**YOUR GOAL**
Copy the lines below word for word, from the line with "common name: Cleavers" through the very last line.
***** INFORMATION PROVIDED *****
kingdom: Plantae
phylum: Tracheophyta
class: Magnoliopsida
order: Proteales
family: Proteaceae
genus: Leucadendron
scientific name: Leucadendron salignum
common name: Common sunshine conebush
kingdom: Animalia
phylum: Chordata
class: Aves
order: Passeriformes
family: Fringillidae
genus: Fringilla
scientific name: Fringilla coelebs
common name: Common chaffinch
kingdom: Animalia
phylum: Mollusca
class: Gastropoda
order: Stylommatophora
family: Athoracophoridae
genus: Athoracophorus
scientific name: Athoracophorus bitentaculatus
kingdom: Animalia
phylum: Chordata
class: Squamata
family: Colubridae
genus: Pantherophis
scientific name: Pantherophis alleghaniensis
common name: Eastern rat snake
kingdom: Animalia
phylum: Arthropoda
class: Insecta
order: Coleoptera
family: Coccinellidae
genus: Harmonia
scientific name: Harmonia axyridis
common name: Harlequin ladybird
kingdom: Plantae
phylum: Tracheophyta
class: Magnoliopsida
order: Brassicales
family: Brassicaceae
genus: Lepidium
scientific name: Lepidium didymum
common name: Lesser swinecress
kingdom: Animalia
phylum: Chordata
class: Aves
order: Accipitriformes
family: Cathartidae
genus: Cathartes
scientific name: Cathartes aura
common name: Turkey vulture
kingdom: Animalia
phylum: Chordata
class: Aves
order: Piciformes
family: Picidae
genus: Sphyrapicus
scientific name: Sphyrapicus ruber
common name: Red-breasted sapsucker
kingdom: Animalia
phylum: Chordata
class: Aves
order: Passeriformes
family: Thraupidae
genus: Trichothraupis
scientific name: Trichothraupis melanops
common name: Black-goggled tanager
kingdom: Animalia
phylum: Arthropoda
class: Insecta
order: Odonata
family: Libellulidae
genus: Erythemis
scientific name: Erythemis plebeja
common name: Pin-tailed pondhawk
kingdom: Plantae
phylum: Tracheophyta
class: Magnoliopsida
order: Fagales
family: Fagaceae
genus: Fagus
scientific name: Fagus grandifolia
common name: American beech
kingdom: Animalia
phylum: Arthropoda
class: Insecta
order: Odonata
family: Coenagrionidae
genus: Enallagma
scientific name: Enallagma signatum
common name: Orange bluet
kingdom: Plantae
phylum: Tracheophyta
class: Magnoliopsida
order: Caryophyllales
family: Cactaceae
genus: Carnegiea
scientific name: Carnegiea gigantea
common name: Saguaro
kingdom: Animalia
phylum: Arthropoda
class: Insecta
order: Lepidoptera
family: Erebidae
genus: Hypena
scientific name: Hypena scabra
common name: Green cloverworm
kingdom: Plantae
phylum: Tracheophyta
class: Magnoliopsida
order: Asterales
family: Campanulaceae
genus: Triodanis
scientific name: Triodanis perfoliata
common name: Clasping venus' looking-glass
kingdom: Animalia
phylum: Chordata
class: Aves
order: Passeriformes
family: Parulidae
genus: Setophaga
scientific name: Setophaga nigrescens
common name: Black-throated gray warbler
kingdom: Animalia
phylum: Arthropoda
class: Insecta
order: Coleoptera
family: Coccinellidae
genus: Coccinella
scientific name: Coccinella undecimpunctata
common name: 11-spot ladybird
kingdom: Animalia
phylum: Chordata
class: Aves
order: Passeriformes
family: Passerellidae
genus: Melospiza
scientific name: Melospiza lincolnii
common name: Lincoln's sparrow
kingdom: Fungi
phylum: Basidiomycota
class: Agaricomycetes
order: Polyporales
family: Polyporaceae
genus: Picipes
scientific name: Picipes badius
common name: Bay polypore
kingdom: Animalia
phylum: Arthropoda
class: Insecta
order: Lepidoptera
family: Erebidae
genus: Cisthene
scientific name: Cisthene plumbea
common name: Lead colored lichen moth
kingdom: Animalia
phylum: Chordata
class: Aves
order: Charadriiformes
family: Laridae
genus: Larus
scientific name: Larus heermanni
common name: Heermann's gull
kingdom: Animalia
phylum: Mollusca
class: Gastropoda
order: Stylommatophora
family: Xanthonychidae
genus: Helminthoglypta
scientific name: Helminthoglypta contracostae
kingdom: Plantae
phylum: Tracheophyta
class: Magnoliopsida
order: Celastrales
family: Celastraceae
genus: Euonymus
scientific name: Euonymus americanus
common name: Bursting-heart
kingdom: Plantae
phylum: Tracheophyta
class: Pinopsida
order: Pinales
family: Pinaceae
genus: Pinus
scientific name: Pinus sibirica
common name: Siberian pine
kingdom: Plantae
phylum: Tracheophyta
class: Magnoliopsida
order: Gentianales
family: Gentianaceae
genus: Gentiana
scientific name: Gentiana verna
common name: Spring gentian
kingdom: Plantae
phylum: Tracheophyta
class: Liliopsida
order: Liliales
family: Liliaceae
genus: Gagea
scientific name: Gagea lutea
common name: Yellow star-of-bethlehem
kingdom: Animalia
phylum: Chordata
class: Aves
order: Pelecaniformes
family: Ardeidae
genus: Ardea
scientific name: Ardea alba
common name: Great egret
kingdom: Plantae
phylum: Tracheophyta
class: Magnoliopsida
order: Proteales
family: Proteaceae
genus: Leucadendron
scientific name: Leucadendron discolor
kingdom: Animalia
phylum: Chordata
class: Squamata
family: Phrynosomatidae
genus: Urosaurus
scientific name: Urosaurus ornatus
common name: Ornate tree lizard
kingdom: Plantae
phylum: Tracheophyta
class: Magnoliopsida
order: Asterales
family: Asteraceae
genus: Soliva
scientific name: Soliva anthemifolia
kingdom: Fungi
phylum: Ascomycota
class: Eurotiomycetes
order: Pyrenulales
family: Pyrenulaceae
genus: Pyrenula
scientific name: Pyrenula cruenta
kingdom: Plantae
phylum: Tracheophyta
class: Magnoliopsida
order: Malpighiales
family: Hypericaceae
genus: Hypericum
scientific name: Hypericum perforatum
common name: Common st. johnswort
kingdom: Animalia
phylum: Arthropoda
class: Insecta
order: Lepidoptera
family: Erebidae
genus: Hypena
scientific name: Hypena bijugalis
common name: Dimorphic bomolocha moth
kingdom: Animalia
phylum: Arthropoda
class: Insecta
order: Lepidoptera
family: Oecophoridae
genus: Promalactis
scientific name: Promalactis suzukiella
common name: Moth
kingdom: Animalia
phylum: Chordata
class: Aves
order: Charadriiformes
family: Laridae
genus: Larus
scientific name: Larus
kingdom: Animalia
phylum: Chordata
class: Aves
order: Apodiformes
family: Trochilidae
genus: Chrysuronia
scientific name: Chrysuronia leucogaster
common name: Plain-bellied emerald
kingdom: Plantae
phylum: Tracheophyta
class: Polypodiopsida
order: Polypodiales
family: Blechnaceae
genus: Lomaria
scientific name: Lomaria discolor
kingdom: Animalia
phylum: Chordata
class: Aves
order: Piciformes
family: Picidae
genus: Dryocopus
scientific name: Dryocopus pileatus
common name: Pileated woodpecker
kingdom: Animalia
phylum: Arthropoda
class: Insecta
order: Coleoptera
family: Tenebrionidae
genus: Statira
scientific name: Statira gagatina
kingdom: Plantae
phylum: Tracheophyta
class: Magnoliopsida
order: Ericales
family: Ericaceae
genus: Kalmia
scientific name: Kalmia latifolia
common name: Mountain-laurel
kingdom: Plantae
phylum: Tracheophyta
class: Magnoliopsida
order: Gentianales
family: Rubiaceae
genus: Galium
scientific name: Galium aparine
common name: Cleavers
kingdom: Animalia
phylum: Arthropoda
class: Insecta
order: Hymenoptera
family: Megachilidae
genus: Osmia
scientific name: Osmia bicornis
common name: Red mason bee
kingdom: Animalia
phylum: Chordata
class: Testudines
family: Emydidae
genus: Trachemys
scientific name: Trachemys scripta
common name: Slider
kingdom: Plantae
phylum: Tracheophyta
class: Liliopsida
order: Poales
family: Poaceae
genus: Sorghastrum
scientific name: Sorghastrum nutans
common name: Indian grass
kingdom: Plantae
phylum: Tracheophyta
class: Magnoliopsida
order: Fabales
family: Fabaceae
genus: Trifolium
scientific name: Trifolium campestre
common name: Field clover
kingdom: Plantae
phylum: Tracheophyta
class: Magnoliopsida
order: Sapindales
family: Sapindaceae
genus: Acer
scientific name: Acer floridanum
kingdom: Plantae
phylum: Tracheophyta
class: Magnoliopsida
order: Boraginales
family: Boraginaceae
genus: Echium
*****
**SOLUTION TO THIS PROBLEM**
common name: Cleavers
kingdom: Animalia
phylum: Arthropoda
class: Insecta
order: Hymenoptera
family: Megachilidae
genus: Osmia
scientific name: Osmia bicornis
common name: Red mason bee
kingdom: Animalia
phylum: Chordata
class: Testudines
family: Emydidae
genus: Trachemys
scientific name: Trachemys scripta
common name: Slider
kingdom: Plantae
phylum: Tracheophyta
class: Liliopsida
order: Poales
family: Poaceae
genus: Sorghastrum
scientific name: Sorghastrum nutans
common name: Indian grass
kingdom: Plantae
phylum: Tracheophyta
class: Magnoliopsida
order: Fabales
family: Fabaceae
genus: Trifolium
scientific name: Trifolium campestre
common name: Field clover
kingdom: Plantae
phylum: Tracheophyta
class: Magnoliopsida
order: Sapindales
family: Sapindaceae
genus: Acer
scientific name: Acer floridanum
kingdom: Plantae
phylum: Tracheophyta
class: Magnoliopsida
order: Boraginales
family: Boraginaceae
genus: Echium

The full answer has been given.